Now that it’s on the Hub here’s how to try it out (using uv run):
uv run –python 3.12 \
–with mlx-lm \
mlx_lm.generate \
–model simonw/comma-v0.1-2t-mlx \
–prompt ‘Facts about pelicans:’
The first time you run this it will download 13GB of files to ~/.cache/huggingface/hub/models–simonw–comma-v0.1-2t-mlx.
Here’s what I got back:
1. They are the largest of the water birds. 2. They are found in all parts of the world. 3. They are very good swimmers. 4. They are very good divers. 5. They are very good flyers. 6. They are very good hunters. 7. They are very good eaters. 8. They are very good parents. 9. They are very good friends. 10.
The big limitation of this model right now is that it’s a raw base model – it hasn’t been instruction-tuned or set up for chat.
This means you have to prefix-prompt it, like in the GPT-3 days. You need to give it a sentence for it to complete.
This makes it a lot harder to evaluate than the instruction-tuned models that I’ve become used to over the past few years!
I’m hoping someone releases a chat-tuned version of this model soon. The challenge there will be keeping to the openly licensed training data, since most of the fine-tuning datasets out there for this are themselves derived from models that were trained on unlicensed data.
Tags: llms, ai-ethics, llm-release, generative-ai, training-data, ai, mlx
AI Summary and Description: Yes
Summary: The text introduces EleutherAI’s new openly licensed dataset, Common Pile v0.1, and two large language models (LLMs) trained with it, highlighting their competitive performance compared to models trained on unlicensed data. It also discusses the technical challenges of using these models, particularly regarding their current base nature before further instruction tuning.
Detailed Description:
– **Introduction of Common Pile v0.1**: EleutherAI’s effort to curate a dataset that avoids unlicensed text for training models.
– Successor to the original Pile, focusing on openly licensed and public domain texts.
– A significant collaborative effort bringing together various organizations to compile an 8 TB corpus.

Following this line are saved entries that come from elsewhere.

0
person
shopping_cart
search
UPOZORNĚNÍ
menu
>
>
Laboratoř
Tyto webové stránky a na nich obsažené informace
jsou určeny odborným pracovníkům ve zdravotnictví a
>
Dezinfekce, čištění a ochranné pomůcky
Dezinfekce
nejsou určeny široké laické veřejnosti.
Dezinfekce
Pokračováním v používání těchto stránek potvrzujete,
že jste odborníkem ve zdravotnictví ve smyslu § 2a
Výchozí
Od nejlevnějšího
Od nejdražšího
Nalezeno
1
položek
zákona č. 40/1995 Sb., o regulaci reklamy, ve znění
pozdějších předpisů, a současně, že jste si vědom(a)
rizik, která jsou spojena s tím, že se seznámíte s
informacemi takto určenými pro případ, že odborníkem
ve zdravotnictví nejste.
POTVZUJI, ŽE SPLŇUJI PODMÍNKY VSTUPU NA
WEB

– **Release of New LLMs**: The introduction of Comma v0.1 models (1T and 2T) with large parameters (7 billion).
– Trained on 1 trillion and 2 trillion tokens, making them robust in terms of language generation.

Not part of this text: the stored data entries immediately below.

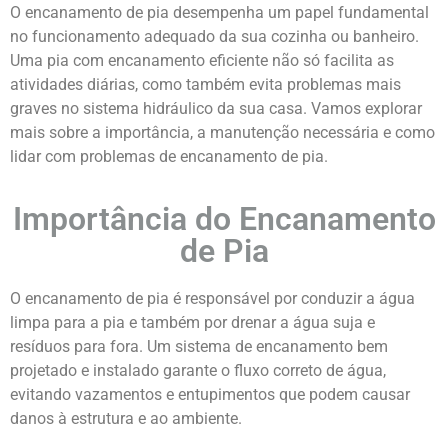
O encanamento de pia desempenha um papel fundamental
no funcionamento adequado da sua cozinha ou banheiro.
Uma pia com encanamento eficiente não só facilita as
atividades diárias, como também evita problemas mais
graves no sistema hidráulico da sua casa. Vamos explorar
mais sobre a importância, a manutenção necessária e como
lidar com problemas de encanamento de pia.
Importância do Encanamento
de Pia
O encanamento de pia é responsável por conduzir a água
limpa para a pia e também por drenar a água suja e
resíduos para fora. Um sistema de encanamento bem
projetado e instalado garante o fluxo correto de água,
evitando vazamentos e entupimentos que podem causar
danos à estrutura e ao ambiente.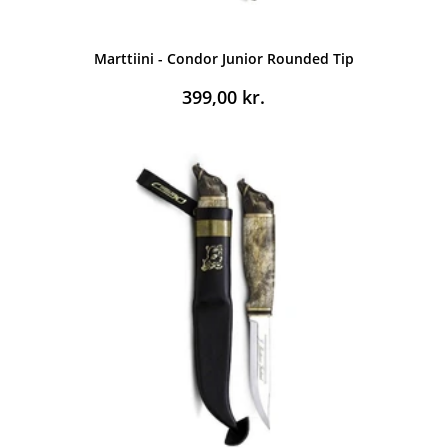
Marttiini - Condor Junior Rounded Tip
399,00
kr.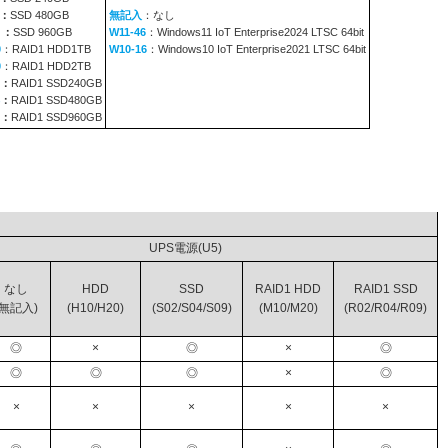
：
SSD 480GB
無記入
：なし
9
：
SSD 960GB
W11-46
：Windows11 IoT Enterprise2024 LTSC 64bit
0
：RAID1 HDD1TB
W10-16
：Windows10 IoT Enterprise2021 LTSC 64bit
0
：RAID1 HDD2TB
：
RAID1 SSD240GB
：
RAID1 SSD480GB
：
RAID1 SSD960GB
レージ
UPS電源(U5)
なし
HDD
SSD
RAID1 HDD
RAID1 SSD
(無記入)
(H10/H20)
(S02/S04/S09)
(M10/M20)
(R02/R04/R09)
◎
×
◎
×
◎
◎
◎
◎
×
◎
×
×
×
×
×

– Available on Hugging Face, allowing community access to cutting-edge AI technology.
– **Performance Claims**: EleutherAI asserts that these models perform comparably to top-tier models trained on non-licensed data, opening discussions around the ethics of dataset curation and model performance.
– **Practical Use**: The text outlines user experiences with model conversion and interaction.

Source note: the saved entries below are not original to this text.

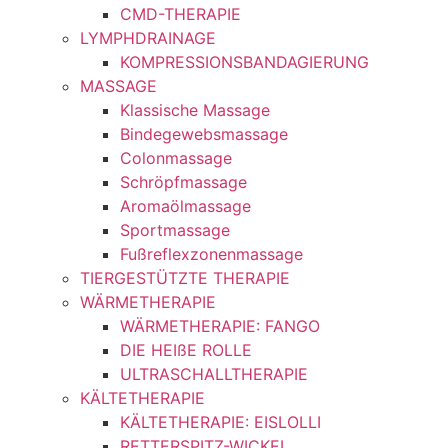
CMD-THERAPIE
LYMPHDRAINAGE
KOMPRESSIONSBANDAGIERUNG
MASSAGE
Klassische Massage
Bindegewebsmassage
Colonmassage
Schröpfmassage
Aromaölmassage
Sportmassage
Fußreflexzonenmassage
TIERGESTÜTZTE THERAPIE
WÄRMETHERAPIE
WÄRMETHERAPIE: FANGO
DIE HEIßE ROLLE
ULTRASCHALLTHERAPIE
KÄLTETHERAPIE
KÄLTETHERAPIE: EISLOLLI
RETTERSPITZ-WICKEL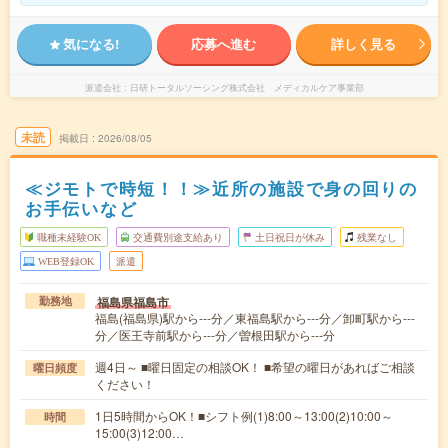
気になる!
応募へ進む
詳しく見る
派遣会社
日研トータルソーシング株式会社 メディカルケア事業部
未読
掲載日
2026/08/05
≪ジモトで時短！！≫近所の施設で身の回りの
お手伝いなど
職種未経験OK
交通費別途支給あり
土日祝日が休み
残業なし
WEB登録OK
派遣
福島県福島市
勤務地
福島(福島県)駅から---分／東福島駅から---分／卸町駅から---
分／医王寺前駅から---分／曽根田駅から---分
週4日～ ■曜日固定の相談OK！ ■希望の曜日があればご相談
曜日頻度
ください！
1日5時間からOK！■シフト例(1)8:00～13:00(2)10:00～
時間
15:00(3)12:00…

– Challenges faced in using .safetensors files on macOS and the successful conversion to MLX format.
– Step-by-step instructions are provided for running the models, emphasizing accessibility and community-driven AI experimentation.
– **Limitations**: An acknowledgment that the current models lack instruction tuning, which can complicate their evaluation and usability compared to more advanced models that facilitate user interaction.
– Highlights a need for a chat-tuned version of these models to enhance usability, underlining the ongoing challenges in the AI development landscape related to dataset licensing issues.
**Key Insights for Professionals**:
– The development reflects a significant shift towards ethical data practices in AI, marking a positive move for regulatory compliance.
– The text exemplifies the ongoing challenges in AI model training and deployment, particularly around licensing and usability.
– The technical details shared provide actionable insights for engineers and data scientists looking to integrate LLMs into applications or to further explore AI training methodologies.
– As licensing becomes increasingly crucial in AI and ML, these developments prompt a broader conversation on compliance, governance, and ethical AI development practices.